POURQUOI LA VSM PERMET-ELLE D’OPTIMISER SES FLUX ?

Introduction

VSM : 3 lettres signifiant “value stream mapping”, soit cartographie de la valeur des flux en traduction littérale, ou encore « cartographie des flux », comme nous le disons souvent.

Nous vous proposons ici de découvrir ou redécouvrir cet outil et d’identifier ce qu’il peut apporter à nos organisations et processus, qu’ils soient physiques ou administratifs.

Un outil de visualisation

C’est d’abord un outil de management visuel : pas ou peu de texte, nous couchons les flux sur papier dans des formes adaptées, dans l’ordre où ils apparaissent sur le terrain, et pas en recopiant les logigrammes des procédures. C’est un travail d’investigations et d’interviews réalisé par un tiers et en aucun cas par une personne impliquée par le périmètre concerné.

Il est possible de découper l’organisation en processus et sous-processus pour simplifier les observations. Nous traitons d’abord les flux physiques, puis nous ajoutons les flux d’information.

Le tout est souvent réalisé sur paperboards au moyen de post-it de couleur et de marqueurs.

Une validation des processus

Une fois disponible(s) la ou les visuels, il est nécessaire de compléter et valider le contenu. Toutes les opérations doivent être mentionnées sur le document, voire complétées par des données chiffrées significatives sur des volumes, des temps, des fréquences, …

La validation du document est cette fois confiée aux propriétaires et acteurs du processus, garantissant que les travaux effectués reflètent la réalité.

Utilisé dans le cadre du lean management

Cet outil constitue généralement la première étape d’une démarche de lean management. Elle est utilisée avec un double objectif :

  • Identifier les sources de gaspillages (dénommés MUDA pour les tâches sans valeur ajoutée, MURI pour les tâches excessives et MURA pour les processus soumis à des déviations).
  • Identifier les sources de valeur ajoutée (pour les optimiser)

Une prise de hauteur

Pris dans notre quotidien, il nous est parfois difficile d’identifier des pratiques sans valeur ajoutée. De même, les habitudes prises pour donner suite à des actions correctives peuvent perdurer dans le temps alors que des actions préventives ont été menées. Là où la tâche nous semble avoir une valeur ajoutée pour un service tiers ou pour l’entreprise, elles ne constituent que des dépenses devenues inutiles.

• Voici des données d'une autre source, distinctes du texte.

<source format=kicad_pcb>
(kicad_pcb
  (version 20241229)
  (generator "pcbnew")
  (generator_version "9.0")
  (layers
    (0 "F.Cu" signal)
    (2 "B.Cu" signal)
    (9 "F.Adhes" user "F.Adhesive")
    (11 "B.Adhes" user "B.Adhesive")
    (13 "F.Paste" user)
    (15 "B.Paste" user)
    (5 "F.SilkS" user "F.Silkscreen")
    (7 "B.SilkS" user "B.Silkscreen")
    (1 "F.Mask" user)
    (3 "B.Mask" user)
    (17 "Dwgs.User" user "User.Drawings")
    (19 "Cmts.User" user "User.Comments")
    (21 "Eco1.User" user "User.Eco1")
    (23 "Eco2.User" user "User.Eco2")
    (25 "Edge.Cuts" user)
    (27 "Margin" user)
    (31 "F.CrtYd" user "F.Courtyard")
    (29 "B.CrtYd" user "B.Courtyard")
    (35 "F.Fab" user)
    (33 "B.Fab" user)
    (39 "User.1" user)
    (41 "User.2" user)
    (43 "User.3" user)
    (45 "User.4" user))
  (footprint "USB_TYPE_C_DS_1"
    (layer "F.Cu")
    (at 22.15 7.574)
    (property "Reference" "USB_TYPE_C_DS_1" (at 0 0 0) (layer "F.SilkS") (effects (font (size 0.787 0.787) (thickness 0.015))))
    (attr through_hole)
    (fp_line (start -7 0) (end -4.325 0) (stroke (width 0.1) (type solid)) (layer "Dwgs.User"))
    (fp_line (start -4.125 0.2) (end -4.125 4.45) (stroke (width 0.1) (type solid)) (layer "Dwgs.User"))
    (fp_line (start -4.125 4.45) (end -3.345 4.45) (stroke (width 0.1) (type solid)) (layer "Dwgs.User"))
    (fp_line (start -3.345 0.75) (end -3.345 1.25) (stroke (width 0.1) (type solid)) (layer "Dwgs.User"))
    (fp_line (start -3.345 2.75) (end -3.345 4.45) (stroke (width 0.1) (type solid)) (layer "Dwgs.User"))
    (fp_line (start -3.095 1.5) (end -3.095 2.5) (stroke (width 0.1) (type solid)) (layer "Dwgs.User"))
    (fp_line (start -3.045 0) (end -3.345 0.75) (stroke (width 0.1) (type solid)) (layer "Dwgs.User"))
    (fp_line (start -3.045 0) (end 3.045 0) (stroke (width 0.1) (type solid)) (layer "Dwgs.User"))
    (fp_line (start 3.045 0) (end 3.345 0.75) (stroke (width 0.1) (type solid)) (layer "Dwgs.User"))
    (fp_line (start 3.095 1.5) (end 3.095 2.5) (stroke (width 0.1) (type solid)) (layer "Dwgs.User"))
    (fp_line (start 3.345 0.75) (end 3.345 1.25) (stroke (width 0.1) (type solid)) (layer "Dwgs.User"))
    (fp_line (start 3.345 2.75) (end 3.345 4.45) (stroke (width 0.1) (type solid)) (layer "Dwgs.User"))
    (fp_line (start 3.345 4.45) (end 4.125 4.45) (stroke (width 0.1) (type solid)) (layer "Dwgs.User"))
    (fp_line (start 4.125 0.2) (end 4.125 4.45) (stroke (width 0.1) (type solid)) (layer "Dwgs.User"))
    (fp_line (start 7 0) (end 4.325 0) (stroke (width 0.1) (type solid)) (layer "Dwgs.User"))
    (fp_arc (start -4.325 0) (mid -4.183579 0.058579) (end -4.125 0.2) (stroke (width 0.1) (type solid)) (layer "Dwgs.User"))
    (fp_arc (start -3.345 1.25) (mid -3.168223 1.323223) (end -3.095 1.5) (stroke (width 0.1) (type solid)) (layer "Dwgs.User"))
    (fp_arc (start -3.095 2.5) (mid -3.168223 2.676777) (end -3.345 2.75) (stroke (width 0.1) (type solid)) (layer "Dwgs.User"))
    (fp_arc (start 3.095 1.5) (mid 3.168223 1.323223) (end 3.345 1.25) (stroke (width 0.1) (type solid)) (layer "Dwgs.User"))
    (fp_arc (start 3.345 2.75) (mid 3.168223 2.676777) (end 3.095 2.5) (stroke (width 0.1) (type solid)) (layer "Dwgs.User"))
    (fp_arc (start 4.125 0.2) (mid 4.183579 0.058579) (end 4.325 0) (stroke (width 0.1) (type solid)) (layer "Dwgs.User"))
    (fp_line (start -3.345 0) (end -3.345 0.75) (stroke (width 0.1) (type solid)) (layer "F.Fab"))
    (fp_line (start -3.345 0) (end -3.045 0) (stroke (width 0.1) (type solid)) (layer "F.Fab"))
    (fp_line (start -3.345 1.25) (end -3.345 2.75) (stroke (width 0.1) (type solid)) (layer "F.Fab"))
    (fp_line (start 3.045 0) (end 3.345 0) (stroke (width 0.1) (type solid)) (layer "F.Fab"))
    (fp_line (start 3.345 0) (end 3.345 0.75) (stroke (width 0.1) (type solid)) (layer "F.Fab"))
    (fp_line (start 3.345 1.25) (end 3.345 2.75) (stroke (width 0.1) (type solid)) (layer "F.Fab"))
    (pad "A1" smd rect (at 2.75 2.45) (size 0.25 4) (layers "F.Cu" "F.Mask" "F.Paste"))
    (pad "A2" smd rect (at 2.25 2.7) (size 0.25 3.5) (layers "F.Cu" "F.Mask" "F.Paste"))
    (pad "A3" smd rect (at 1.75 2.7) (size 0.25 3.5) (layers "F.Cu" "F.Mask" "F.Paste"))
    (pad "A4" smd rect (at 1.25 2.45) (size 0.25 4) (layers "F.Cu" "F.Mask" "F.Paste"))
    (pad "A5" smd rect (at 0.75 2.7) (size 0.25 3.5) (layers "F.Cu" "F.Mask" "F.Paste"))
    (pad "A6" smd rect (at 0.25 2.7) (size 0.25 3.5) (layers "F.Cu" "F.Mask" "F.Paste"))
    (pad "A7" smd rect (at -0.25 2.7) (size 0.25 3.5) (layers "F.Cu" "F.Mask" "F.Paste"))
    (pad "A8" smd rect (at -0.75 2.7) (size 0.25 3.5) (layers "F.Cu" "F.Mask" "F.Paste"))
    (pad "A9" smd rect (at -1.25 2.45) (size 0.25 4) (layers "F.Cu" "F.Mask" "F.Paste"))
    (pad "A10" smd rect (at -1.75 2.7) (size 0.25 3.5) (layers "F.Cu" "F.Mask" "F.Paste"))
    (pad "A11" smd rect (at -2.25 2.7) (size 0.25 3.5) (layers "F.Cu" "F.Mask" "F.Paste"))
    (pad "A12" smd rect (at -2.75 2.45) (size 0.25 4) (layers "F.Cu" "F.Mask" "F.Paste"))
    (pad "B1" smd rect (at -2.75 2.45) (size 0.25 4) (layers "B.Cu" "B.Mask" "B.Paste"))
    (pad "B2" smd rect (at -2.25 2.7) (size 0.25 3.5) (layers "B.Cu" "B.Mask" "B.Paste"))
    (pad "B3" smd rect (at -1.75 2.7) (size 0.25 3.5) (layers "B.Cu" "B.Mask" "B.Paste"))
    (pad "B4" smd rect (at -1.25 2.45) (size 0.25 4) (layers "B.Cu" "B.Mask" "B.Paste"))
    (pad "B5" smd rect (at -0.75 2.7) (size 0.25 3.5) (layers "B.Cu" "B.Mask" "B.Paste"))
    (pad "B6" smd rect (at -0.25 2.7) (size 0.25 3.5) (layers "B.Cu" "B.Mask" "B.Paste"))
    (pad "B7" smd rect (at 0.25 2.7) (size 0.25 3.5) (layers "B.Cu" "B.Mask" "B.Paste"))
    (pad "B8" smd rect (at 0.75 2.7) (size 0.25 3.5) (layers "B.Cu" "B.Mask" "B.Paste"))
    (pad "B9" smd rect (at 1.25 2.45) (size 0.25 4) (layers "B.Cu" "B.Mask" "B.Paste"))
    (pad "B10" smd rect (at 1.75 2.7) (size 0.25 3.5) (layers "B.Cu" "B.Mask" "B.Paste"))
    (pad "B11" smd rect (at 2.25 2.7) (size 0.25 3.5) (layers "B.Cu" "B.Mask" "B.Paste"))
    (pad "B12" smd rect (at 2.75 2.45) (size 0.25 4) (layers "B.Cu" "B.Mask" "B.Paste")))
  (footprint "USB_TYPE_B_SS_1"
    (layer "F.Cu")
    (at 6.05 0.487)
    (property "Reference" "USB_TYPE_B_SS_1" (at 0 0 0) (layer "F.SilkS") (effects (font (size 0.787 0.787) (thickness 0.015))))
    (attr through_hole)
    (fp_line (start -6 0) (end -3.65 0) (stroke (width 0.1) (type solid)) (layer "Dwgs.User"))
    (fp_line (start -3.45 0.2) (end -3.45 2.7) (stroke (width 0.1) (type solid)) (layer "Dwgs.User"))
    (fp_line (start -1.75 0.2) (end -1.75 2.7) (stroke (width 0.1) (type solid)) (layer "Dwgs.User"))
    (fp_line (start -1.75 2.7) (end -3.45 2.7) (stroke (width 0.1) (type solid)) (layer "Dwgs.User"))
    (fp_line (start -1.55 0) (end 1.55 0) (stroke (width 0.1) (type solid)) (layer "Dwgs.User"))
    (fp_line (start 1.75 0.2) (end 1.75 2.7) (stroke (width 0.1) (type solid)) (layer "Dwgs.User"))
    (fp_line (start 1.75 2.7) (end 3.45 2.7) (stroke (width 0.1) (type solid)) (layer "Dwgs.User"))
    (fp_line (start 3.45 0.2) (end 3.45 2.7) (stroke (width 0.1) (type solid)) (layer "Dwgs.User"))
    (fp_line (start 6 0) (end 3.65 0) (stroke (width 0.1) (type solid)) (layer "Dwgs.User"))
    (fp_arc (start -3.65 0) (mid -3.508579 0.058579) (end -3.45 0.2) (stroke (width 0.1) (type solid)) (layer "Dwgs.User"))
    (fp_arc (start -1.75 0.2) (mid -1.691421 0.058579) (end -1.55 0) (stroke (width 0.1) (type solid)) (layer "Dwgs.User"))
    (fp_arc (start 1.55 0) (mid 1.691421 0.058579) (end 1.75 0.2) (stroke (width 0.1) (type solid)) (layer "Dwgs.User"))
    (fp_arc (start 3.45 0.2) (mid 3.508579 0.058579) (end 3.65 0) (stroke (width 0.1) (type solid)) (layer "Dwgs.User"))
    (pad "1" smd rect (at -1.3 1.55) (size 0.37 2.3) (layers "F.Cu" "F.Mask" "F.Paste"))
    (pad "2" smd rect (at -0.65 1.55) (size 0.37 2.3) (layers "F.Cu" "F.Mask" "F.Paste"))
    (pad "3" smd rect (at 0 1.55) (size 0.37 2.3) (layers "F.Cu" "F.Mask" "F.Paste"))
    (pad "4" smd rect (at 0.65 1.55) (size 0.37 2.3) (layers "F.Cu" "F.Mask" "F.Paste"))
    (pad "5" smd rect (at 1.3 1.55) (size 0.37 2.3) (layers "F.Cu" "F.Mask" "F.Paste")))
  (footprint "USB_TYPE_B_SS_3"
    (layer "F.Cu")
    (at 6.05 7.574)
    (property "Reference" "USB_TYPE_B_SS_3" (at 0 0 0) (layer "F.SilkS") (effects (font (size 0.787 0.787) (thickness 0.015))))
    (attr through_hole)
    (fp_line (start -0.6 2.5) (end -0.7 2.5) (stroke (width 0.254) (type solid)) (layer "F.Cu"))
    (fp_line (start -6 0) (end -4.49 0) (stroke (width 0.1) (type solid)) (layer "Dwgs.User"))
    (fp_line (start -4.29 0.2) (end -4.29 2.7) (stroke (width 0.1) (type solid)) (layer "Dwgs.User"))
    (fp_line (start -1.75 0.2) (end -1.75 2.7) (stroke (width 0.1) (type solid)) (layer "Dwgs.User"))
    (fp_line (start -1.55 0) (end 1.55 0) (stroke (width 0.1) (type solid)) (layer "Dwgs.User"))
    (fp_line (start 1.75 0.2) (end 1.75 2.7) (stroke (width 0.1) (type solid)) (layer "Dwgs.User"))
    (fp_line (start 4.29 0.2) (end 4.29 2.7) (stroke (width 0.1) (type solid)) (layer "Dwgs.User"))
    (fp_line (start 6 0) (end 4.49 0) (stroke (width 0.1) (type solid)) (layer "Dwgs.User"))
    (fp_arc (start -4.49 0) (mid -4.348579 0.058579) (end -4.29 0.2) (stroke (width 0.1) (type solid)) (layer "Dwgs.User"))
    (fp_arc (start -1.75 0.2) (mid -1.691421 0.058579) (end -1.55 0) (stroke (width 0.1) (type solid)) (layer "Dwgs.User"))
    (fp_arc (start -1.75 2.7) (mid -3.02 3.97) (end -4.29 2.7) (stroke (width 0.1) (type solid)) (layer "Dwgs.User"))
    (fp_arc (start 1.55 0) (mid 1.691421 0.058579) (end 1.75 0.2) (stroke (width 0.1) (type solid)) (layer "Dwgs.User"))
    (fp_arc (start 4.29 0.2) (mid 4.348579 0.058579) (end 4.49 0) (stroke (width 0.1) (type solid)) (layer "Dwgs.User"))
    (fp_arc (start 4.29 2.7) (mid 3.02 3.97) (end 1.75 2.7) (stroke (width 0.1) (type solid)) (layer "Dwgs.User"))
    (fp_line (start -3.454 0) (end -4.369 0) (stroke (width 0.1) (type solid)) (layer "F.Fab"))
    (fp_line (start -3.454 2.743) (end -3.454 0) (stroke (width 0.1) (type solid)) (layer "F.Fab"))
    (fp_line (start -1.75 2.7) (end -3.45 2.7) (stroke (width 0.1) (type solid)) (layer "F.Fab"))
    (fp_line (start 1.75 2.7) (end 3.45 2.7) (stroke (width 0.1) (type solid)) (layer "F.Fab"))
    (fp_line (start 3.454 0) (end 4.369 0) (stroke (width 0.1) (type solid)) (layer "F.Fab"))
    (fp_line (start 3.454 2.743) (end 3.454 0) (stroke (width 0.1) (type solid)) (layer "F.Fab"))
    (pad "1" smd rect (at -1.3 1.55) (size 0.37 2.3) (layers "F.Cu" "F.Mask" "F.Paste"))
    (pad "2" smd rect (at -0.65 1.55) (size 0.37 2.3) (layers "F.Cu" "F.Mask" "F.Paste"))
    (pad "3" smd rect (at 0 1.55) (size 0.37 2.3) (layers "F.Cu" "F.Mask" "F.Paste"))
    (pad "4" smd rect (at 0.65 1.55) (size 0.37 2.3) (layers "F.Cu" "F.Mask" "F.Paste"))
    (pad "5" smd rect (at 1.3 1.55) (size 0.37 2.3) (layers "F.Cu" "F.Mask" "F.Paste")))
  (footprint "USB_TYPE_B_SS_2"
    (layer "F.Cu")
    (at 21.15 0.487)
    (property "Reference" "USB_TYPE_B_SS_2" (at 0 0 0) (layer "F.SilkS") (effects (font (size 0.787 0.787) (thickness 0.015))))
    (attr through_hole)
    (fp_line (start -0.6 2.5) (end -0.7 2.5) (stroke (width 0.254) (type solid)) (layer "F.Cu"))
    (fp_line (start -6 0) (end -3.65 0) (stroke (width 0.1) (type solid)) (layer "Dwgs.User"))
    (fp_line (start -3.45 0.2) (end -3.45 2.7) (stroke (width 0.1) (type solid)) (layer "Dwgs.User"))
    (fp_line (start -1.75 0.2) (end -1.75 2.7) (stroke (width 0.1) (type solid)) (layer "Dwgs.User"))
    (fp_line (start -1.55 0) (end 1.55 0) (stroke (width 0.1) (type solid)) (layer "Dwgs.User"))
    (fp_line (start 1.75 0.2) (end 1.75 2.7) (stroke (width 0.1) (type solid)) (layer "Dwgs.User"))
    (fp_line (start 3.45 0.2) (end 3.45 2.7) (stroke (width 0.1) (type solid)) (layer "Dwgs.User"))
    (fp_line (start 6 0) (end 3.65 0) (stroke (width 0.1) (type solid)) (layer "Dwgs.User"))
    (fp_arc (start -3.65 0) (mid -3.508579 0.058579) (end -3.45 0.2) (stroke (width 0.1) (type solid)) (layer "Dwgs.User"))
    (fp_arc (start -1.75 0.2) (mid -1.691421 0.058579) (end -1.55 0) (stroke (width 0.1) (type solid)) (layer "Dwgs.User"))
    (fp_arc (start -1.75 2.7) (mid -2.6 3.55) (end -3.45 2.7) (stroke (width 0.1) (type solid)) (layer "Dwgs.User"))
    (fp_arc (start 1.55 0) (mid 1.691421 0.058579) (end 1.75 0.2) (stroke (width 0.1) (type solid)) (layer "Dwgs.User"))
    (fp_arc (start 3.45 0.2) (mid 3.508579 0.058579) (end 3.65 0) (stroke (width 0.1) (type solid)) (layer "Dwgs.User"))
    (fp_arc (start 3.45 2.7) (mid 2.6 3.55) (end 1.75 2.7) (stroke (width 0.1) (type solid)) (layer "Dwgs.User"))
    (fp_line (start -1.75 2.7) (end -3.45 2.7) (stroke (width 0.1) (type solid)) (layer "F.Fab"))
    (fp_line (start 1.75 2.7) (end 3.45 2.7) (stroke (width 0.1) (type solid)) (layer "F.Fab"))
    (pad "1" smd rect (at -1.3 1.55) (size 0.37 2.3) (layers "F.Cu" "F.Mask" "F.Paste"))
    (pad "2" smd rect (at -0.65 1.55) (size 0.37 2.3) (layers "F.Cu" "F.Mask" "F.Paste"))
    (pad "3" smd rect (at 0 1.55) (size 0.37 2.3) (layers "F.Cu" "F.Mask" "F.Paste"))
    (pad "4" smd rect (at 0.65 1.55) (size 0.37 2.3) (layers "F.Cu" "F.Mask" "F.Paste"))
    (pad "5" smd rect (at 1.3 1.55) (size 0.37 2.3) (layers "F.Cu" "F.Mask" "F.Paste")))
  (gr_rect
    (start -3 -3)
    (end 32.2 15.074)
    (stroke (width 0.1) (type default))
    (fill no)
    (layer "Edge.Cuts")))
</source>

La cartographie réalisée par une personne indépendante prend ici tout son sens car elle sera mieux à même d’identifier les pratiques et valider leur justification par le biais d’un client interne ou externe.

Des évidences aux plus petits détails

L’association sur un même visuel des flux physiques détaillés (matières, transformations, transferts, stocks tampons, …) associés à leurs flux d’information et à leurs déviations permet d’identifier pour toutes les étapes des temps avec ou sans valeur ajoutée, avec un cumul de ces temps sur l’ensemble du périmètre analysé. Attention : ce ne sont pas les anomalies les plus visibles qui doivent être traitées en priorité, mais bien les étapes générant le plus de temps sans valeur ajoutée, le calcul se faisant en prenant en compte la fréquence de déviation, le nombre d’évènements, et les temps estimés (ou toute autre unité pertinente et uniforme sur le processus).

Ces calculs permettront de prioriser les actions à mener pour tendre vers un meilleur ratio de taches à valeur ajoutée.

La phase de transformation

Les écarts ciblés et priorisés ne donneront pas tous lieu à rectification, il faudra vivre avec ou aller chercher des solutions sur le long terme. Parmi les taches sans valeurs, certains trouveront leur diminution (en temps unitaires ou en fréquences) au sein même du processus, d’autres devront faire appel à des aménagement de processus entrants ou sortants, certains enfin, pourront être diminués ou supprimés par une décision de la hiérarchie après comparaison du coût de la valeur non ajoutée avec l’évaluation des risques et conséquences financières pour l’entreprise.

Quoi qu’il en soit, les plans d’actions qui seront mis en place devront être suivis et analysés pour valider un double bienfondé : la mise en œuvre est-elle fidèle à l’action décidée ? et l’action décidée répond elle à la problématique posée ?

L’estimation des gains

L’estimation des gains est relativement rapide : elle se basera sur la cartographie et sur la situation actuelle comparée à la situation future avec l’évolution du cumul des taches à valeur ajoutée et du cumul des tâches sans valeurs ajoutée, en utilisant toujours une unité commune (heures, €uros, …).

Avantages

Les avantages de la méthode sont rapidement palpables. Ils agiront sur les temps de circuits de décision, les lead-time (temps écoulé entre la réception de la commande et la livraison du client) les niveaux de stocks, les en-cours de stock, … tant vis-à-vis des clients externes que des clients internes, clients qu’il ne faut surtout pas négliger.